La primera postal que nos envió la muerte fue el sol brillando en lo alto, las malvas rosas floreciendo y mi abuela sentada en la silla de vejuco café. Sus ojos habían transmutado del marrón al blanco lechoso y, escondiéndolos detrás de sus gafas de armazón rudo, añoraba su juventud y nos contaba una y otra vez las mismas historias. En ese momento a mí me olía a lluvia, a queso, a tierra, árboles y a las calles de Guanajuato; me olía a fruta fresca y a membrillo caramelizado.
Disfrutábamos de aquellos domingos sentados a su alrededor, interrumpidos únicamente por el ruido de los niños en la calle y el olor a sandía con chile y limón. Observábamos atentos cómo su piel se marchitaba cada vez con más rapidez, y la piel que antes había sido morena se llenaba de manchas de sol y de experiencia. Sin previo aviso, el nervio óptico de sus ojos se fue de vacaciones para nunca volver, por lo que reconocernos fue una ardua tarea para la que nunca fue preparada; nos reconocía por el ruido de nuestras risas, el chistar de nuestros dientes o el ‘clap’ de nuestros zapatos. Entre otras de sus cualidades se encontraba el curarnos de empacho, de espanto y hasta de mal de ojo, y a mí, que fui la última nieta a la que le enseñó esas artes, me gustaba decir que provenía de una larga línea de chamanes nacidos por tierras (no) tan lejanas de Romita y Silao, cerca de las vías del tren. Me gustaba que sobara mi cabeza para que las pesadillas y el miedo se fueran, que preguntara si tal o cual árbol seguía con vida en las calles que solía recorrer cuando niña, y que me curara el corazón diciéndome que no debía permitir que ningún hijo de la chingada me hiciera daño, y que, si acaso lo hacía, me fuera muy lejos porque para eso yo me pintaba solita.

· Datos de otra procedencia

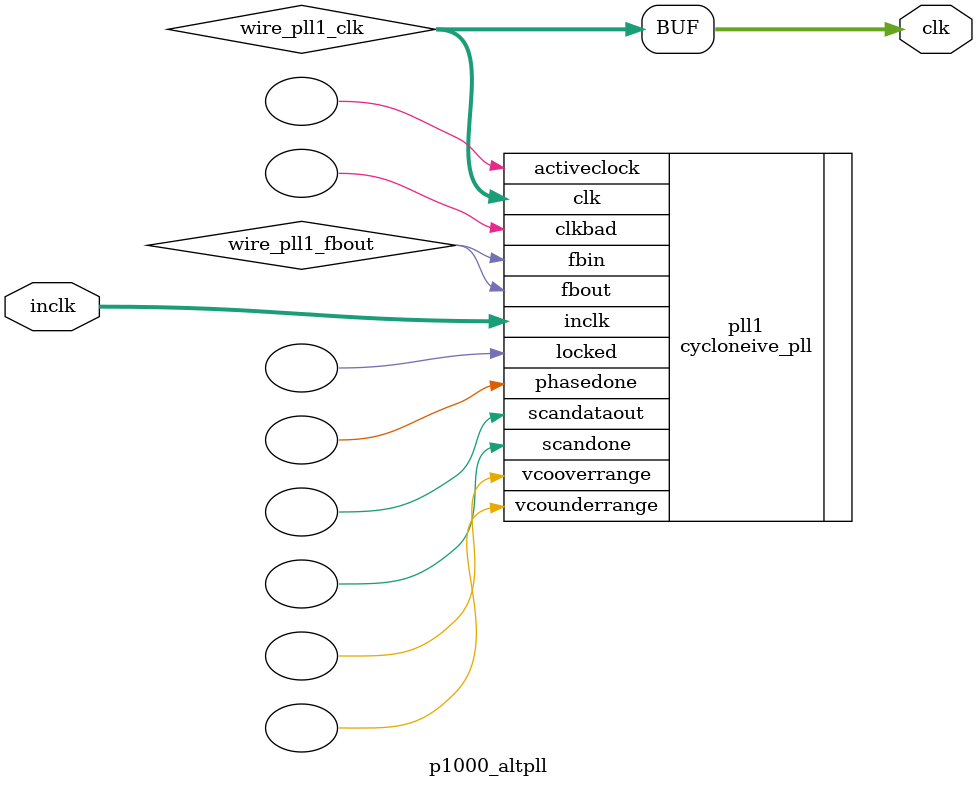
<source format=v>






//synthesis_resources = cycloneive_pll 1 
//synopsys translate_off
`timescale 1 ps / 1 ps
//synopsys translate_on
module  p1000_altpll
	( 
	clk,
	inclk) /* synthesis synthesis_clearbox=1 */;
	output   [4:0]  clk;
	input   [1:0]  inclk;
`ifndef ALTERA_RESERVED_QIS
// synopsys translate_off
`endif
	tri0   [1:0]  inclk;
`ifndef ALTERA_RESERVED_QIS
// synopsys translate_on
`endif

	wire  [4:0]   wire_pll1_clk;
	wire  wire_pll1_fbout;

	cycloneive_pll   pll1
	( 
	.activeclock(),
	.clk(wire_pll1_clk),
	.clkbad(),
	.fbin(wire_pll1_fbout),
	.fbout(wire_pll1_fbout),
	.inclk(inclk),
	.locked(),
	.phasedone(),
	.scandataout(),
	.scandone(),
	.vcooverrange(),
	.vcounderrange()
	`ifndef FORMAL_VERIFICATION
	// synopsys translate_off
	`endif
	,
	.areset(1'b0),
	.clkswitch(1'b0),
	.configupdate(1'b0),
	.pfdena(1'b1),
	.phasecounterselect({3{1'b0}}),
	.phasestep(1'b0),
	.phaseupdown(1'b0),
	.scanclk(1'b0),
	.scanclkena(1'b1),
	.scandata(1'b0)
	`ifndef FORMAL_VERIFICATION
	// synopsys translate_on
	`endif
	);
	defparam
		pll1.bandwidth_type = "auto",
		pll1.clk0_divide_by = 1,
		pll1.clk0_duty_cycle = 50,
		pll1.clk0_multiply_by = 20,
		pll1.clk0_phase_shift = "0",
		pll1.compensate_clock = "clk0",
		pll1.inclk0_input_frequency = 20000,
		pll1.operation_mode = "normal",
		pll1.pll_type = "auto",
		pll1.lpm_type = "cycloneive_pll";
	assign
		clk = {wire_pll1_clk[4:0]};
endmodule //p1000_altpll
//VALID FILE

</source>
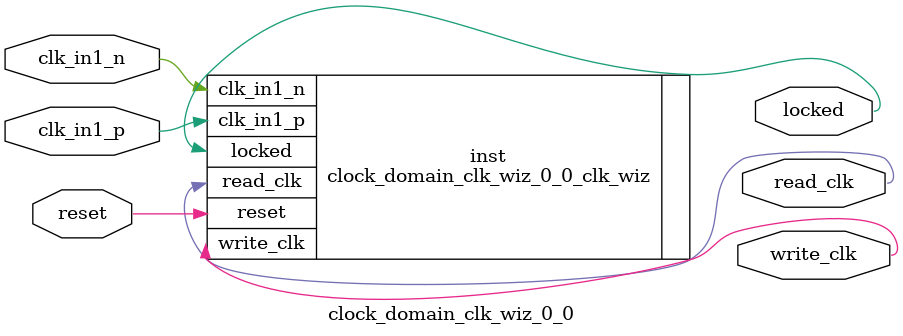
<source format=v>


`timescale 1ps/1ps

(* CORE_GENERATION_INFO = "clock_domain_clk_wiz_0_0,clk_wiz_v6_0_4_0_0,{component_name=clock_domain_clk_wiz_0_0,use_phase_alignment=false,use_min_o_jitter=false,use_max_i_jitter=false,use_dyn_phase_shift=false,use_inclk_switchover=false,use_dyn_reconfig=false,enable_axi=0,feedback_source=FDBK_AUTO,PRIMITIVE=MMCM,num_out_clk=2,clkin1_period=3.333,clkin2_period=10.0,use_power_down=false,use_reset=true,use_locked=true,use_inclk_stopped=false,feedback_type=SINGLE,CLOCK_MGR_TYPE=NA,manual_override=false}" *)

module clock_domain_clk_wiz_0_0 
 (
  // Clock out ports
  output        write_clk,
  output        read_clk,
  // Status and control signals
  input         reset,
  output        locked,
 // Clock in ports
  input         clk_in1_p,
  input         clk_in1_n
 );

  clock_domain_clk_wiz_0_0_clk_wiz inst
  (
  // Clock out ports  
  .write_clk(write_clk),
  .read_clk(read_clk),
  // Status and control signals               
  .reset(reset), 
  .locked(locked),
 // Clock in ports
  .clk_in1_p(clk_in1_p),
  .clk_in1_n(clk_in1_n)
  );

endmodule

</source>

La muerte nos mandó demasiadas postales que anunciaban su inminente llegada: la fractura de cadera, la pérdida del oído y la demencia senil. Y nosotros, tan egoístas como seres humanos, no hacíamos más que limpiar sus llagas, alimentarla y recostarnos a su lado por si acaso lograba sentir nuestra presencia. Le gustaba que acariciáramos sus cabellos de algodón y que a gritos le contáramos que iba a ser otra vez tatarabuela, que había una licenciada en la familia y que por fin había corrido lejos.
La última postal que nos llegó fue junto a la muerte que entró por la puerta grande. Era un caluroso miércoles de mayo con el sol quemando con fuerza. Yo estaba despeinada, con la blusa color mostaza manchada de chile y un calcetín negro y el otro gris, cuando entré sin zapatos a la habitación pretendiendo no romper el silencio sepulcral del lugar.
Cerré los ojos y pude percibir por última vez el olor a fruta fresca, a queso, árboles y tierra; los cerré aún más fuerte y pude escuchar cómo el último murmullo de su respiración se escapaba por la ventana dejando a mi abuela en libertad.